Like every industry, travel and tourism has an upside and a downside and, perhaps, that ‘different’ that people are talking about is minimizing the downside of travel. And I believe that what most are referring to is the industry finding a way to balance its need for growth with the need for sustainability on all levels.
Certainly, many companies – both large and small – have shown a willingness to pursue this goal.
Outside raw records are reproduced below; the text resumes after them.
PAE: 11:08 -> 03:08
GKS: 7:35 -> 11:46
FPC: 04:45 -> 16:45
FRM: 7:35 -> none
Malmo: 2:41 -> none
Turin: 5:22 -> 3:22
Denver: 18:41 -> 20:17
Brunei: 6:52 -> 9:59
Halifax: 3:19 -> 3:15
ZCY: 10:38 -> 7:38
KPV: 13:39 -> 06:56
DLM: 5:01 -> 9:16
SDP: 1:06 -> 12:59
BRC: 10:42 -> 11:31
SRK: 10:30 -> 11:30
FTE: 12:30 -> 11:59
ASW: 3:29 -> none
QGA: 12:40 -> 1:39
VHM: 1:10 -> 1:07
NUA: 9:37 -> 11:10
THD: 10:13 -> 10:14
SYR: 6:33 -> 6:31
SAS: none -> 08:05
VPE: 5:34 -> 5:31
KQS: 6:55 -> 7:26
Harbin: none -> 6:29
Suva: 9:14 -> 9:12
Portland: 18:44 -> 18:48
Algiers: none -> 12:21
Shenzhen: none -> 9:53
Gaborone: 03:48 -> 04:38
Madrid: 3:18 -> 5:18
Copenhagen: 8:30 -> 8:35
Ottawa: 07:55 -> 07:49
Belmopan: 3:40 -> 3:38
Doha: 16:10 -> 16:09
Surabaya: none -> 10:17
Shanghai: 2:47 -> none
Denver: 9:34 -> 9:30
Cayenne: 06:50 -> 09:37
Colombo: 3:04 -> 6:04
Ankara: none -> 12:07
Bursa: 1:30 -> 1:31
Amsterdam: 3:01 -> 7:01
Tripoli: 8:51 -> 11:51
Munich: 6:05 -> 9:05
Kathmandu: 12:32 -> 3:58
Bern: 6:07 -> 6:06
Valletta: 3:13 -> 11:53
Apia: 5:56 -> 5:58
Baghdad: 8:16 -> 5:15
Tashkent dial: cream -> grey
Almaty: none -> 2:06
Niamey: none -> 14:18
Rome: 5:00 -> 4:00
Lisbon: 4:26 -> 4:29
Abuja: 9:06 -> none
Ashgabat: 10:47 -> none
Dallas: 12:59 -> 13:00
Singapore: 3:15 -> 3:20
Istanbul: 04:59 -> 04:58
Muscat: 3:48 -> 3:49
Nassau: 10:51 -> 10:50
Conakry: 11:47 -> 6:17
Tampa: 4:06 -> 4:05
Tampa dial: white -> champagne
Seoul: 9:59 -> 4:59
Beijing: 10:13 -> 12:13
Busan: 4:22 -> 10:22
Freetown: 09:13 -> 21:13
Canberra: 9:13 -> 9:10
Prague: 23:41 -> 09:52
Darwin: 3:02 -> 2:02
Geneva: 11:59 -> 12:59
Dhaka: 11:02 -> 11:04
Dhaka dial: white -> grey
But the question I keep coming back to is, what about consumers?
While there are all sorts of travel intention surveys and consumer tracking studies out there, I wonder if the industry’s expectations won’t be disappointed when, as the saying goes, it will be safe for consumers to travel once again.
Until they’re put into action as a booking, intentions and planning are simply a possibility, and profits aren’t made by possibilities.
Right now – just as there was when this all started – there’s lots of talk about Canadians looking to stay close to home this summer.
Certainly, there are lots of flights being put into the market in anticipation of this kind of demand.
But again, how it will work out remains to be seen.
And I suspect that when people talk about travel being different, it is more about the unknown that all of us are living with right now.
So, yes, travel will be different … but the chapter on how it will be different is still to be written.
Although, I must admit that I do like the phrase Dana Welch of Tourism Ireland once used… telling me that: “travel is a search for those unscripted moments…”
My question to her right now would be: Are there enough of those moments to go around in the after times?